I can go to bed a little later, eat dinner a little earlier, and have a little extra ice cream. If I work out 55 minutes instead of an hour, the world won’t stop spinning. Little by little I arc towards better. Little by little the world is somewhat safer. Trauma fades, and in it’s place stand a husband holding me tight and a baby grabbing ahold of everything she can.

Life and death begin and end at a hospital…

Carly came into this world crying. Eight pounds and seven ounces of perfection. When I tried calming her the doctor said, “It’s good she cries. She’s getting fluid out of her lungs.” Her life began at the hospital.

My coworker Paul died Monday. We weren’t besties, yet Paul had a quiet wisdom and subtle humor that made him feel like you were close. Paul taught us to eat the whale that is projects – one bite at a time. He was brilliant, funny, and calm. He fought cancer, and like the bitch it is, cancer won. Paul left this world at a hospital.

We eat in the cafeteria, chat in the halls, park in black lots, and swing the bathroom doors. Patients come to the hospital for baby checks, blood tests, surgery, ear aches and trauma. Family members visit to offer support and love. Doctors, nurses, clerks, admins, support staff and thousands of others make the hospital work.

Today, I drove on a site visit with a few RNs. One has delivered babies for 26 years. Another nurse started in surgery working nights – just so she could eventually transfer to the mother/baby floor. The third RN is from bereavement. When a baby dies, she supports the grieving family.

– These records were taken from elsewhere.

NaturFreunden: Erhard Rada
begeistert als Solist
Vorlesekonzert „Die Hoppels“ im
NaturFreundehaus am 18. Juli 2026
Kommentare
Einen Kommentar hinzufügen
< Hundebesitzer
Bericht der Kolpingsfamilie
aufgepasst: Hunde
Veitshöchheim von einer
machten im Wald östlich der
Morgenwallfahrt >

And me. Here I sit in the middle of it all. Running projects, making calls. It’s chaos and it’s busy.

Carly’s life started here. Paul’s life ended. For a few moments the strands of our lives intertwined. Together, we became more than just ourselves. We became a community. A hospital, in our city, is a life blood for the community. In connects to every facet of our lives.

I’ve never lost a co-worker before. I don’t know how this grieving muscle works. But I know where it begins, and ends, and that I’m somewhere in the middle… living.